** Action item **
Across the listing that follows, establish how many lines contain the string "tail" and provide that number by itself.

** Records supplied **
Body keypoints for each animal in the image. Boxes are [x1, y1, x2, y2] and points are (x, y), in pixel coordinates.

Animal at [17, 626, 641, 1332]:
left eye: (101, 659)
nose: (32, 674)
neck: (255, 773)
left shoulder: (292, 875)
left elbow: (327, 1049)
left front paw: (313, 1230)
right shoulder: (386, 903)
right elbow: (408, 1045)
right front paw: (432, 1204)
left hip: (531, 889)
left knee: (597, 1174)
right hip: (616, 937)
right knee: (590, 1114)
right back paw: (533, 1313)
* * *
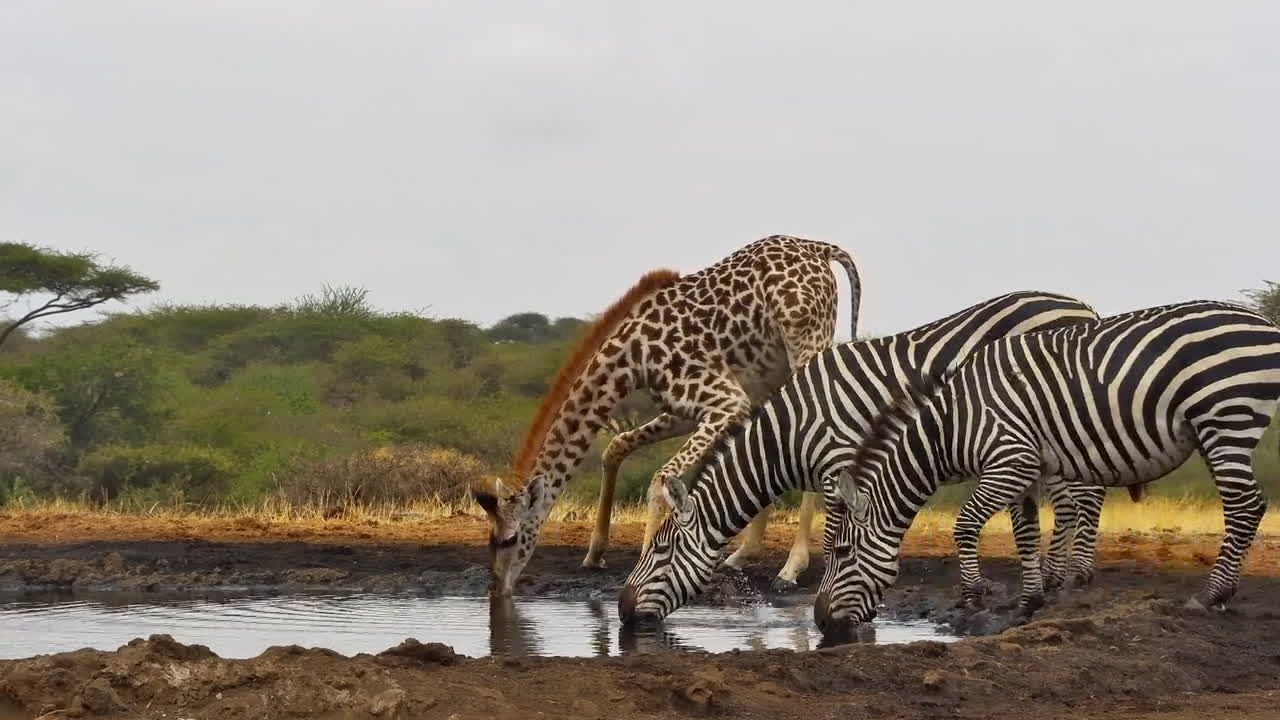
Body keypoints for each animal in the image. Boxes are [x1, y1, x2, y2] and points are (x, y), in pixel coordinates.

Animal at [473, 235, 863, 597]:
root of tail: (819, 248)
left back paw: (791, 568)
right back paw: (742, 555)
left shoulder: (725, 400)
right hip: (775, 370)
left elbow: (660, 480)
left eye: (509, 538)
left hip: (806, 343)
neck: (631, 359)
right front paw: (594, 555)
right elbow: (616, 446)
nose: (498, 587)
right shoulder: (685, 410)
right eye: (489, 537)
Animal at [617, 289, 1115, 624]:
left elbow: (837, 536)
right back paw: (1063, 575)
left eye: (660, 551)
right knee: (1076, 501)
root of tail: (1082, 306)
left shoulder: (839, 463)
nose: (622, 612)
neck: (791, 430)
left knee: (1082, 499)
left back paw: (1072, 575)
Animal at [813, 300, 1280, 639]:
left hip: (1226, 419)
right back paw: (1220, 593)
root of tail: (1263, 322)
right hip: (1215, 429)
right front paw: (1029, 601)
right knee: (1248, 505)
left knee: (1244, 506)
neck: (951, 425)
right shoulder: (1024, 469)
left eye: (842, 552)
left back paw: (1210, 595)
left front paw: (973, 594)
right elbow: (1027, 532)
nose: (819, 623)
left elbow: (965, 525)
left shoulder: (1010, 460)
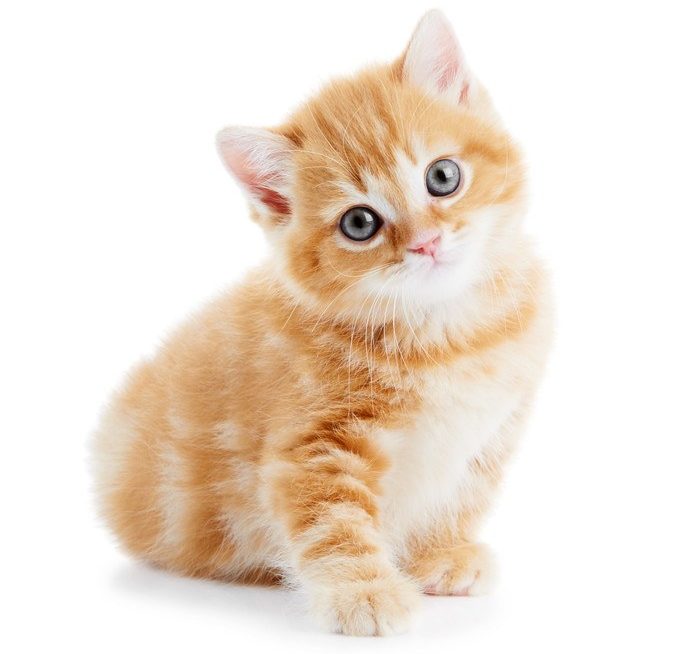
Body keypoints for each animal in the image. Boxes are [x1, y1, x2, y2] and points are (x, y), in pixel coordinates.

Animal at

** Solved problem **
3